▸ Supplied text:
Segment Open

Voting members from the Southwest California Synod Assembly with Presiding Bishop Elizabeth Eaton. The nine voting members included Bishop Guy Erwin and Vice President Randall Foster. Brian Etienne, Karen Moyer, Tempie Beaman, Caleb Crainer, Shannon Savage-Howie, Jennifer Amos Burgos, and Joseph Bulock were elected as voting members at the 2015 SWCA Synod Assembly.

Bishop Erwin spoke in favor of the Memorial for the Repudiation of the Doctrine of Discovery at the Churchwide Assembly. The text of his statement follows:

I’m Bishop Guy Erwin of the Southwest California Synod, an enrolled member of the Osage Tribe of Indians, on whose reservation I was born. And I speak in favor of the memorial for the repudiation of the so-called “doctrine of discovery.”

One might well ask why a symbolic action like this is important for our church to take – after all:

We can’t undo what has been done to native people in our nation’s long and complex history.

We can’t return what has been taken away from some and given to others.

We can’t, by an action like this, heal or repair the harm still felt by the native population-who suffer disproportionately from poverty and its effects: despair, malnutrition, and suicide.

But we can say, as the Evangelical Lutheran Church in America, that for us and for our house, we will no longer participate in the great lie that has declared native lives to be of lesser value than those of European settlers.

Segment Closed

▸ Provided material:
Segment Open

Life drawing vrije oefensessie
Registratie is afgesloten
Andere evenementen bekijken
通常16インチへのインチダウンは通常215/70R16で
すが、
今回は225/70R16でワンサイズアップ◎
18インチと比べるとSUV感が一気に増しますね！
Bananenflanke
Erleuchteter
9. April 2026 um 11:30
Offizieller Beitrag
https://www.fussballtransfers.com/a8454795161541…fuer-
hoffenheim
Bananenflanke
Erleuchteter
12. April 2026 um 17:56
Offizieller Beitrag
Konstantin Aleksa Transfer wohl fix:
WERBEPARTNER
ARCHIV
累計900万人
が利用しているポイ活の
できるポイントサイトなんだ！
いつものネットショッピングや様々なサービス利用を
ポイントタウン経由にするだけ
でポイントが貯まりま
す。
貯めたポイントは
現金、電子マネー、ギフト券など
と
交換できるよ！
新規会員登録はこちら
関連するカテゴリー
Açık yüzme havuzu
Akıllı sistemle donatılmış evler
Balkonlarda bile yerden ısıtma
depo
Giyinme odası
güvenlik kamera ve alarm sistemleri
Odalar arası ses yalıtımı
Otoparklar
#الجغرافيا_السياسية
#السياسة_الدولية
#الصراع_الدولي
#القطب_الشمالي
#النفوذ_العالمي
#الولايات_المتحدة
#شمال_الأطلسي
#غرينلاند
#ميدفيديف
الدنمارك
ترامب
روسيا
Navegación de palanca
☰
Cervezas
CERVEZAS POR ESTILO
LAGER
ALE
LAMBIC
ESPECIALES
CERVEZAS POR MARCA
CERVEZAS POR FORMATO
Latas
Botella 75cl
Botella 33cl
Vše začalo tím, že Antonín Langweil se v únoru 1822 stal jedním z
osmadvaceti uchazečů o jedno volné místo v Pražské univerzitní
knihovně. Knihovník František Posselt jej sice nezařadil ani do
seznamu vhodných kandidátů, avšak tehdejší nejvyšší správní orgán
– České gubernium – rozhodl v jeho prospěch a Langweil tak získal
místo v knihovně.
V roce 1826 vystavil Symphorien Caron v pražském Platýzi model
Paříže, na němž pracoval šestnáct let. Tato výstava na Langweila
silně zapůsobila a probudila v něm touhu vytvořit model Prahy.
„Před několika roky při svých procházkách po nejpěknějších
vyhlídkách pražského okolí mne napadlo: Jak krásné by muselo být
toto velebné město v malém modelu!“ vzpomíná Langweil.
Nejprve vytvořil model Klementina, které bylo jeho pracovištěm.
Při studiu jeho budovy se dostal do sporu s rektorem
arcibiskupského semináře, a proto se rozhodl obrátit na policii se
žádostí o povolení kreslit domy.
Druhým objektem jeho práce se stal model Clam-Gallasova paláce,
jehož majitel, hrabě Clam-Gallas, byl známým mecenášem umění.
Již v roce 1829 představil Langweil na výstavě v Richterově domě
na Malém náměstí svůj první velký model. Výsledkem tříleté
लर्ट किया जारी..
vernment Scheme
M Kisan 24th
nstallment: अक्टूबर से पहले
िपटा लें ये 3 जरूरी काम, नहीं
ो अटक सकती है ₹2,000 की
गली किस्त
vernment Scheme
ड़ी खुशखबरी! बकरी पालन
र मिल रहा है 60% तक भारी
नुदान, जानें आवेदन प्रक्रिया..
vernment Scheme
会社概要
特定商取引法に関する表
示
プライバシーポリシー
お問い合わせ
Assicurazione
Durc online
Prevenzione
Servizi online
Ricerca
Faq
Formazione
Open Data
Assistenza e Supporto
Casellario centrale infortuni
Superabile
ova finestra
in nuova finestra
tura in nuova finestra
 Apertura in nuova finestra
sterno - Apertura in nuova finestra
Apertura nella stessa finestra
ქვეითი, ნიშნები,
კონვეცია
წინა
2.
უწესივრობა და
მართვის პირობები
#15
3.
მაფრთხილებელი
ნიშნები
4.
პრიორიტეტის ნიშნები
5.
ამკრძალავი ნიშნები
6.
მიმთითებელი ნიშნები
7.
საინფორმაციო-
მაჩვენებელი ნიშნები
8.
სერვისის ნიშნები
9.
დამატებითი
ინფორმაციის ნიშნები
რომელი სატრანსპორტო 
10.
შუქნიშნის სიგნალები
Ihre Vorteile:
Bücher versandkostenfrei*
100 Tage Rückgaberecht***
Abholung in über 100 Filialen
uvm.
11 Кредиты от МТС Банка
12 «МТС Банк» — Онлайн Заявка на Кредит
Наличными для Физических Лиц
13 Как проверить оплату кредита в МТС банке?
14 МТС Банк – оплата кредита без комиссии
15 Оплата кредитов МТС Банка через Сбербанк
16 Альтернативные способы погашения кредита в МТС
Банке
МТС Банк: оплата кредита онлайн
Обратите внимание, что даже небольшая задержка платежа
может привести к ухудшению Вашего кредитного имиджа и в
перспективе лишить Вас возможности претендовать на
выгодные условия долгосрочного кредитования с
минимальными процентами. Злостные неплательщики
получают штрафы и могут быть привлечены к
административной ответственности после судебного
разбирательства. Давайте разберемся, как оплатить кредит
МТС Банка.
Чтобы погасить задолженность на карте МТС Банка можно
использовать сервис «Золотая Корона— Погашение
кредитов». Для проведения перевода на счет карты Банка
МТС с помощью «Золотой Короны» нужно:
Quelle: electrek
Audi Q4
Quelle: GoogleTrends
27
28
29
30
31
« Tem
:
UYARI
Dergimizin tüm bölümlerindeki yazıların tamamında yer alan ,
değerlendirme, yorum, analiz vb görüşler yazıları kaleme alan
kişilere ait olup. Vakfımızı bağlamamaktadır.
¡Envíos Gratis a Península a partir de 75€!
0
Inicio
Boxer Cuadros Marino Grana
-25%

Segment Closed

▸ Tasks:
1: Please decide whether each statement agrees with the Doctrine of Discovery passage, answering yes or no and quoting the words from the passage that settle it: (a) Bishop Erwin was born on the reservation of the Osage Tribe. (b) The voting members were elected at the 2016 SWCA Synod Assembly. (c) Bishop Erwin says the church can return what was taken from native people.
2: Extend the Doctrine of Discovery passage, picking up right after its final sentence.
The listing plays no part in this work.

▸ Answers by item number:
1:
(a) Yes: "an enrolled member of the Osage Tribe of Indians, on whose reservation I was born."
(b) No: "were elected as voting members at the 2015 SWCA Synod Assembly."
(c) No: "We can’t return what has been taken away from some and given to others."

2:
We can say that we will no longer promote the destructive myth that North America was an essentially empty land, waiting to be filled by God with industrious settlers.

We can say that we value and celebrate the lives and cultures of native people, as we did last night when we let the Houma tribe welcome us to their land, and not we them to our assembly.

And we can acknowledge that our nation–born for liberty and pressing ever toward equality and justice-was founded in tragedy: in dispossession, depopulation, and imported slavery. We cannot advance justice today by forgetting injustice yesterday.

But today, as the ELCA-as the church-we can draw a symbolic line under this tragic legacy, reject this racist notion, and tell the whole world what we have done.

This we can do. Amen.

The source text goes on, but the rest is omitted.